Unknowingly or not, the group are now firmly back on the same page.

Wildcats Had To Readjust

Criticism of the Wildcats during their slump has rightfully centred over their punch-less offence, and a seemingly heavy reliance upon Bryce Cotton and Jean-Pierre Tokoto. When opposition defences loaded up on them, the Wildcats just weren't able to score consistently. Where was that third scoring option?

Yet that analysis over-simplifies the equation. The Wildcats believe their system can engineer enough scoring around their star duo. It was simply a matter of effort, and not personnel. Players needed to move to designated spots on the floor -- screen hard and cut hard for each -- and work to become a collective third option. In other words: Play selfless basketball.

"Once we were playing slower basketball, where we weren't cutting as hard, or screening as hard, or moving the ball as crisply as we should have been, then it looks like we're heavily reliant on them [Cotton and Tokoto] because they've got the ball late in the shot clock and everybody's standing around and watching," Martin tells ESPN.

Modern NBL defences are too good to allow that to succeed, and Perth couldn't simply walk the ball up and isolate late in the shot clock. The Wildcats had to readjust and re-emphasise effort areas -- ball and player movement, and transition points generated from defensive plays. Over the weekend, you could see the Wildcats make a concerted effort to play with more force, and simply move with more purpose. There was more pressure on the rim -- more zing to it all. It worked against the Breakers, and in return, Cotton and Tokoto were able to score within the flow of the offence.

The Perth Wildcats' Way

Last year, the Wildcats were tottering into Christmas, hovering at the bottom of the table and encountering import upheaval. History shows that Bryce Cotton parachuted into the fold as the saviour. That Wildcats squad ripped off nine wins from their final 10 matches.

This season? The Wildcats believe they have all it takes internally to succeed, with the right balance within the roster.
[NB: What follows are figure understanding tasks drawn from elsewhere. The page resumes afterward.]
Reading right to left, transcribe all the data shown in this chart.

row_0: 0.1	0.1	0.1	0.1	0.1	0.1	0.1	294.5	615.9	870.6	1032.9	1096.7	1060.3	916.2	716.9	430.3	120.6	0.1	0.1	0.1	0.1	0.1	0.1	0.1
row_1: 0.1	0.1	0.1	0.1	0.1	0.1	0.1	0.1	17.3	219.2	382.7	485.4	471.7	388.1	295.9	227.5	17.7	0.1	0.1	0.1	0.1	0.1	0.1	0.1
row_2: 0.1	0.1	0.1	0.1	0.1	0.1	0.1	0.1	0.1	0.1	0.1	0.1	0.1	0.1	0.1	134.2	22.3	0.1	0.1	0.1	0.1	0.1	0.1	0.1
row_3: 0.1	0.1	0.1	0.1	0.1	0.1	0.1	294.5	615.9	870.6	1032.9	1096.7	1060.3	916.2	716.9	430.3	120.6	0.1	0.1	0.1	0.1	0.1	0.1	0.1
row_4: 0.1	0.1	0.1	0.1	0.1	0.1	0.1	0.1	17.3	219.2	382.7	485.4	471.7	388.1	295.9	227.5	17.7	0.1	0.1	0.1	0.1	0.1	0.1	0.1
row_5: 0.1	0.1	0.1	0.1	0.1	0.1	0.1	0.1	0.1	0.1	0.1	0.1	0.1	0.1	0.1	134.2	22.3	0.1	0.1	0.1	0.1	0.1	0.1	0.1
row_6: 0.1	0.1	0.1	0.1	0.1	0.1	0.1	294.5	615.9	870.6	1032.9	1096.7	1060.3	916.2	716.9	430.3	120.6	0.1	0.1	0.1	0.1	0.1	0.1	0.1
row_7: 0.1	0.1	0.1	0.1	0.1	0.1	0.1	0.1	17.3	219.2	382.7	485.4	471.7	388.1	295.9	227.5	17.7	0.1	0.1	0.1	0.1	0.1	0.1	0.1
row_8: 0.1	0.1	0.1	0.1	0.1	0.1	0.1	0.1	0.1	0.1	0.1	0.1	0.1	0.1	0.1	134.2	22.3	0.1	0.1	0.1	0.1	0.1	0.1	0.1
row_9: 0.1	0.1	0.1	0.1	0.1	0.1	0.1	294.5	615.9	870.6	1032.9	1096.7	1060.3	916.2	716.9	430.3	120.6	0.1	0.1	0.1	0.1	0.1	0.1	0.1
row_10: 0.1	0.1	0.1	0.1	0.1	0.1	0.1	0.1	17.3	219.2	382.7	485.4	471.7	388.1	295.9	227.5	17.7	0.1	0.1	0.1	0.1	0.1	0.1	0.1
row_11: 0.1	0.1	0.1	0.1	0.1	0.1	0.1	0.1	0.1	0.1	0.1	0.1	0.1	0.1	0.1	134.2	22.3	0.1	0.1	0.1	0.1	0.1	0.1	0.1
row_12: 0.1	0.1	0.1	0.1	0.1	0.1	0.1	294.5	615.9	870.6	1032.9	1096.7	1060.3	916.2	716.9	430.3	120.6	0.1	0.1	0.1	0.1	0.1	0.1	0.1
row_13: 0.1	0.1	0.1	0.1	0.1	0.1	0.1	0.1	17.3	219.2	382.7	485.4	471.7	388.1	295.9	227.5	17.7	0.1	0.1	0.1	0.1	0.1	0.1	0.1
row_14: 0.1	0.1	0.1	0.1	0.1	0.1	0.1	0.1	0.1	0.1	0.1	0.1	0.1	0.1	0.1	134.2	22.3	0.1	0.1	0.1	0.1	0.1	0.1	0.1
Case in point, they stuck with Derek Cooke Jr. as their third import after murmurs in some corners questioning whether he was the right fit. Most of that noise centred on whether the Wildcats should have replaced him with a better scoring threat. Ultimately, Trevor Gleeson has stuck by him.

Martin has seen how effective Cooke Jr. can be as a complement to the more offensive-minded Angus Brandt -- a rim deterrent who screens hard and gobbles rebounds. "His athleticism is incredible," Martin says. "He's the only guy on the team who could rival Tokoto." Martin's confidence in Cooke Jr. reflects his confidence in the team to figure it all out and perform at their best when it matters. All it will take is mental and physical discipline -- basically, the Wildcats way.

"If we can do that, then I'm happy with the team we've got and I'll back us to beat any other team," says Martin.

The encouraging win over the Breakers highlighted the effectiveness of self-reflection as a tool. Yet moments of self-actualisation can also be fleeting.

The veneer of a top-four scalp will wear off, and the Wildcats will be challenged again. But for now, there's no panic from a battle-hardened squad. There's no figurative switch to flip, only adherence to values steeped in championship pedigree -- self-prescribed values from the players.

"We've come up with a recipe we think will be successful to winning this league," Martin says. "But the reality is, those words are meaningless unless we hold each other accountable to them."